REQUIRED ACTIONS:
**1.** In the lake maps thread, rewrite the paragraph beginning "This is the free portion of the app" more briefly, keeping its main facts.
**2.** List every activity named in the app description quoted in the lake maps thread.

TEXT PASSAGE:
---*---

# Contour Lake Maps App



## Noodles77 (Apr 1, 2013)

Does anyone know of an App for lake maps for inland lakes in Michigan for an iPhone? I have an App that is for the Great Lakes and connecting waters but can't find one for inland lakes. 


Posted using Outdoor Hub Campfire


----------



## ERjake (Jan 5, 2013)

Check out this app I down loaded it a few days ago looks pretty sweet. Navionics Boating: marine & lakes charts, routes, GPS tracks for cruising, fishing, yachting, sailing, diving. by Navionics
https://appsto.re/us/IqPzS.i


----------



## Noodles77 (Apr 1, 2013)

This is the free portion of the app, I looked at this earlier and debated the $9.99 for the download of the US region but I am fairly certain that this is exactly what I am looking for. I am going to pay for and download this tomorrow when I get out of work and will report my findings.

---*---

INFORMATION PROVIDED:

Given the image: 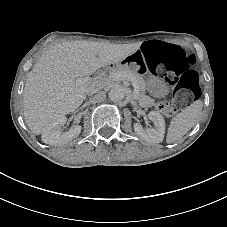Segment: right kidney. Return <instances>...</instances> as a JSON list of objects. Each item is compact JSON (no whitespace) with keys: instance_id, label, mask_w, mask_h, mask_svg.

---*---

SOLUTIONS:
**1.** This is the app's free portion. After weighing the $9.99 US region download, the poster is fairly sure it is exactly what's needed and plans to buy and download it tomorrow after work, then report back.

**2.**
- cruising
- fishing
- yachting
- sailing
- diving